O ex-primeiro-ministro trabalhista (1997-2007) reconheceu que o projeto europeu “enfrenta um desafio enorme” e aqueles que acreditam nele devem “dar um passo em frente e defender uma verdadeira reforma”. Blair observou que as consequências do resultado do referendo “são imensas” e “requer uma profunda reflexão sobre o futuro da política de centro”.

Na sua opinião, o ‘Brexit’ (nome como ficou conhecida a saída britânica da União Europeia) significa “um grande voto contra a política tradicional” e agora “deve encontrar soluções para os problemas das pessoas, incluindo a imigração”.

Sobre a ameaça da unidade territorial do Reino Unido, Blair afirmou que o resultado do referendo “vai acrescentar pressão”, reconhecendo que “o tema escocês é claro” porque “a Escócia votou fortemente pela permanência”.

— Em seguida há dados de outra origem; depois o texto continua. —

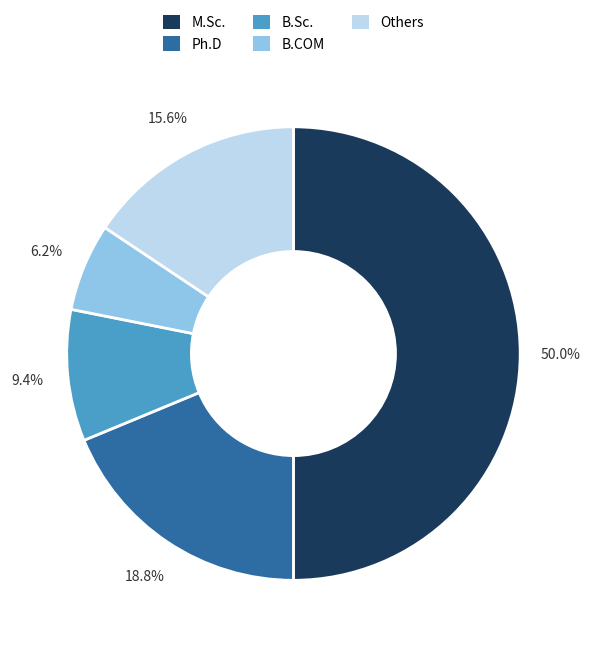

Is Ph.D the majority of the pie?

No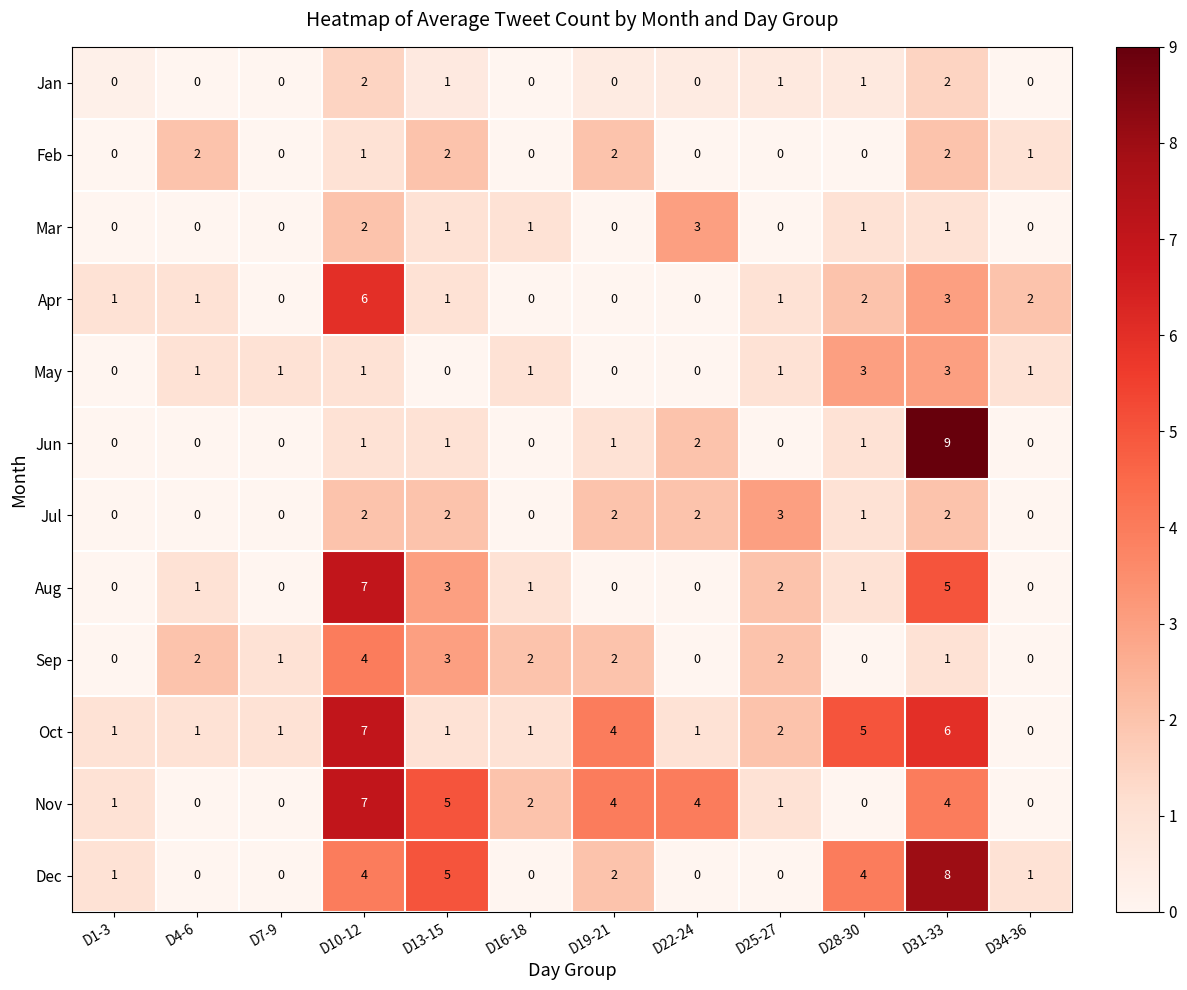

Which series changed the most between D19-21 and D25-27?

Nov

Por último, Blair confessou sentir “pena” do primeiro-ministro britânico conservador David Cameron, ao considerar que o anúncio da sua demissão foi “uma decisão difícil”.

Questionado se foi um erro a convocatória do referendo, o ex-primeiro-ministro sublinhou o caráter delicado da questão porque “qualquer comentário pode parecer antidemocrático”, mas lembrou que “a democracia parlamentar é eleger um governo para que tome decisões”.

Os eleitores britânicos decidiram que o Reino Unido vai sair da União Europeia (UE), depois de o ‘Brexit’ ter conquistado 51,9% dos votos no referendo de quinta-feira, cuja taxa de participação foi de 72,2%. O primeiro-ministro britânico, David Cameron, anunciou a sua demissão, com efeitos em outubro.